For this work ("Ultrasensitive Beam Deflection Measurement via Interferometric Weak Value Amplification," Physical Review Letters 102, 173601, 2009), they joined forces with graduate students P. Ben Dixon and David J. Starling. The paper's findings are so significant that PRL published it as a highlighted Editors Suggestion and also printed a Viewpoint article (Sandu Popescu,"Weak measurements just got stronger," April 27, 2009) about it.

Using an experimental setup as shown in Figure 5, the group was able to measure 560-femtoradian shifts of an optical beam, as well as measure the linear travel of a piezo actuator down to 20 femtoradians.

Figure 5

(Figure 5)

Here, a laser beam is collimated using a 10x microscope objective. The beam then passes through half and quarter-wave plates and a polarizing beam splitter, resulting in a pure horizontal polarization. Moving clockwise, the beam enters a Sagnac interferometer input port (marked SBC for Soleil Babinet compensator), which adds a tunable phase to the beam. The SBC is set to add this phase to vertically polarized beams relative to those polarized horizontally.

Moving counterclockwise, the beam first passes through the SBC, which now has no relative effect, then through the half-wave plate, changing the polarization to vertical.

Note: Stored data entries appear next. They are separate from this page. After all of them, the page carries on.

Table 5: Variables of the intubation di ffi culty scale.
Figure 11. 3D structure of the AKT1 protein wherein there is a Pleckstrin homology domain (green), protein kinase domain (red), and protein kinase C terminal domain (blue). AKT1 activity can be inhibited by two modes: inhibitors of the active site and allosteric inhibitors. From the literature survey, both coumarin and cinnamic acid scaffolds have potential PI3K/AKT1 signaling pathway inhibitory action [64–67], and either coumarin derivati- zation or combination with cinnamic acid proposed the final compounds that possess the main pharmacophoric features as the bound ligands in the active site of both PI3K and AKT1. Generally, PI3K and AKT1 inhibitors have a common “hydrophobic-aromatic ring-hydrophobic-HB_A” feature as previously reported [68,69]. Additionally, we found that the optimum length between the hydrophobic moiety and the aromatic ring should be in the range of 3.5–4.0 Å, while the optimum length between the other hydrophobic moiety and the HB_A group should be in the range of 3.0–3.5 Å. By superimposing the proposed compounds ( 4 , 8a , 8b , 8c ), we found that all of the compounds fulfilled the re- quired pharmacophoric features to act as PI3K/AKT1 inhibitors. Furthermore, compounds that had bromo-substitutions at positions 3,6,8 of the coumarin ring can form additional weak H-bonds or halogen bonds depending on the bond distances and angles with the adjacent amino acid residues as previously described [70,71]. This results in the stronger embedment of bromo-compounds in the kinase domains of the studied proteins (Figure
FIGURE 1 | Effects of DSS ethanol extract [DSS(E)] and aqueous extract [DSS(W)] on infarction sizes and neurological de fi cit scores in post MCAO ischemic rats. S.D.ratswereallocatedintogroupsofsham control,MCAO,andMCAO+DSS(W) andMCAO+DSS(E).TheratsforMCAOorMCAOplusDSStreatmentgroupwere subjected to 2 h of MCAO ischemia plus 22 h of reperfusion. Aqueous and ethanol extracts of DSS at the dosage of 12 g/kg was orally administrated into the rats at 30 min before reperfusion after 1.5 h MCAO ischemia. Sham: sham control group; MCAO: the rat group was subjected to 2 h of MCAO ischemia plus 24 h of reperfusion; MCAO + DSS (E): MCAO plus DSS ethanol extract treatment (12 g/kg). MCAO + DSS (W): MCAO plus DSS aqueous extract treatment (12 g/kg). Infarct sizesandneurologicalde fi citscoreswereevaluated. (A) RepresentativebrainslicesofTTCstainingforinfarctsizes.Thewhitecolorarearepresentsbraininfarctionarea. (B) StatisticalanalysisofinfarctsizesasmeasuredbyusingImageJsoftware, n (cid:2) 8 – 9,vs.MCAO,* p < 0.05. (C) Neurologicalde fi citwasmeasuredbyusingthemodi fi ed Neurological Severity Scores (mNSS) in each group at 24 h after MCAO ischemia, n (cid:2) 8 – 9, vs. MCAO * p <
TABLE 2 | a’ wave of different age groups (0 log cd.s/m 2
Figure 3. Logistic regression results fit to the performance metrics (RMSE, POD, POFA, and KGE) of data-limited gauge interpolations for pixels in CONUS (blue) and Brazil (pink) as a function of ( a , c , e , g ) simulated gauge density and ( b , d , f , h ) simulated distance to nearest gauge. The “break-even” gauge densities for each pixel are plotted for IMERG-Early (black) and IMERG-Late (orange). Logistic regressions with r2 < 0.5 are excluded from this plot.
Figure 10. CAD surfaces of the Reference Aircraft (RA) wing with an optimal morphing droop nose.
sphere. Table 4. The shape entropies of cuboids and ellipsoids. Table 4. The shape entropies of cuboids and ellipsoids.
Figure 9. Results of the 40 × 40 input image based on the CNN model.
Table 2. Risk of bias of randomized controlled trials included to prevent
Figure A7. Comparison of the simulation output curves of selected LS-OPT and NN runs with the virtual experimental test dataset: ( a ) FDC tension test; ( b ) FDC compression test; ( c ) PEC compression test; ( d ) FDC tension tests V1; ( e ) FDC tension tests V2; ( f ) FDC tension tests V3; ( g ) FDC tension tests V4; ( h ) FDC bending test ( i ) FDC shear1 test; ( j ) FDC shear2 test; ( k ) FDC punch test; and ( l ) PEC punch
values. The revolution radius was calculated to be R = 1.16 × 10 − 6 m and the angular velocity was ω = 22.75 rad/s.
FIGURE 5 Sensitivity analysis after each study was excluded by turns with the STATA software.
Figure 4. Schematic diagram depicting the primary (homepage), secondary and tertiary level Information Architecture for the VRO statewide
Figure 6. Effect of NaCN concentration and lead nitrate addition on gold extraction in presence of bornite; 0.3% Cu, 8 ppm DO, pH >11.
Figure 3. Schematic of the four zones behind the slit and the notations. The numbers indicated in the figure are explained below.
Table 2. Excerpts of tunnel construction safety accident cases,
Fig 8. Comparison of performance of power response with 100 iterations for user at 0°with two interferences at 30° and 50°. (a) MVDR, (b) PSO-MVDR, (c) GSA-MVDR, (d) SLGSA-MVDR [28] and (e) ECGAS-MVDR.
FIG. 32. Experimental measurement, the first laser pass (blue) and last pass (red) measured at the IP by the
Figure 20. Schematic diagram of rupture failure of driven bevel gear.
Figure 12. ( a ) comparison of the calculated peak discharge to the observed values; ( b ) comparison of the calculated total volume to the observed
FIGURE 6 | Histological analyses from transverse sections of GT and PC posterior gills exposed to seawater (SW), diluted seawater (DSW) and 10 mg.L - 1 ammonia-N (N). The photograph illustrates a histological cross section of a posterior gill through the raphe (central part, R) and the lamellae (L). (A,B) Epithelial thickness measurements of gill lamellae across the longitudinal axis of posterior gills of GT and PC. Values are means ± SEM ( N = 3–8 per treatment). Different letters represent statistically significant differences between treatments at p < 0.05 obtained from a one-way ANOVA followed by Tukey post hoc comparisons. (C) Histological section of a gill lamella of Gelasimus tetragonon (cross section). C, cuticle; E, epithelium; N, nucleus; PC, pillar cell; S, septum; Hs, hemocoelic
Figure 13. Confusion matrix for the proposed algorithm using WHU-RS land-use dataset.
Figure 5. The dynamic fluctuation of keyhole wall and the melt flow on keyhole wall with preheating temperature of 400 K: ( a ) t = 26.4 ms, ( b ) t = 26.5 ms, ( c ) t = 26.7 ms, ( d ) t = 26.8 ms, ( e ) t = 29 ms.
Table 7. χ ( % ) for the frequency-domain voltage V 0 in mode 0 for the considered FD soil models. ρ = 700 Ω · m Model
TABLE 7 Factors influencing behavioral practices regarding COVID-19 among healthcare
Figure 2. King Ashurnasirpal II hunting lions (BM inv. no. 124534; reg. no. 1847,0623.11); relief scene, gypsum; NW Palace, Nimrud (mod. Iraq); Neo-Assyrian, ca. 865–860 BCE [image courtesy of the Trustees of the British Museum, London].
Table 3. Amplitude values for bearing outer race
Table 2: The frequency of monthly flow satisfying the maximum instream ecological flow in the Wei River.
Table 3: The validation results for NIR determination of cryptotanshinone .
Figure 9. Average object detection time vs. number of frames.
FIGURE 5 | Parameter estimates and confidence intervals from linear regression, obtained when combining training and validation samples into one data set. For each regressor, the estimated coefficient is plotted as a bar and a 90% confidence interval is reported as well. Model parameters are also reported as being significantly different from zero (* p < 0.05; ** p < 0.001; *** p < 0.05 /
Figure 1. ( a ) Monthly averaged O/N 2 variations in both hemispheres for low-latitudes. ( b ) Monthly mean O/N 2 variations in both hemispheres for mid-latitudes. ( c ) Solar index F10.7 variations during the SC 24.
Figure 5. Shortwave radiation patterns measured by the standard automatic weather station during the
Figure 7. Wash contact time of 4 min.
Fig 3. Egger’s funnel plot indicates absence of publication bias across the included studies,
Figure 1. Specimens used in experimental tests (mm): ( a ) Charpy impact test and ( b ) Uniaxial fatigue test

A piezo electric actuator scans the tilt of one of the interferometer mirrors back and forth, and the tilt of the mirror gives the two propagation directions opposite deflections.

Because the tilt of the mirror is so slight, it must be amplified before it can be measured. The amplification occurs due to the strong interference between the clockwise and counterclockwise beams and enables Howell and Jordan to measure the deflections of the piezo device down to roughly one picometer, which is roughly the size of a uranium nucleus. The amplification caused by the interference is up to 100 times larger than, say, one picometer.

Post-selection is achieved by monitoring the light that exits from the dark port of the interferometer. The Sagnac interferometer makes light travel in both directions for the same amount of time. Hence, a perfect constructive interference goes out the direction in which the light entered; and a perfect destructive interference should go out the dark port. But tuning the SBC to add a small but nonzero relative phase allows a small amount of light out of the dark port. The SBC and half-wave plate alters the phase of one path slightly from the phase of the other, essentially letting some light through what would have been the perfect destructive interference. This light passes through a beamsplitter and sent to a CCD camera and a quadrant detector. At the end, the researchers know whether the beam is tilted slightly toward the left or the right: this is the weak value measurement.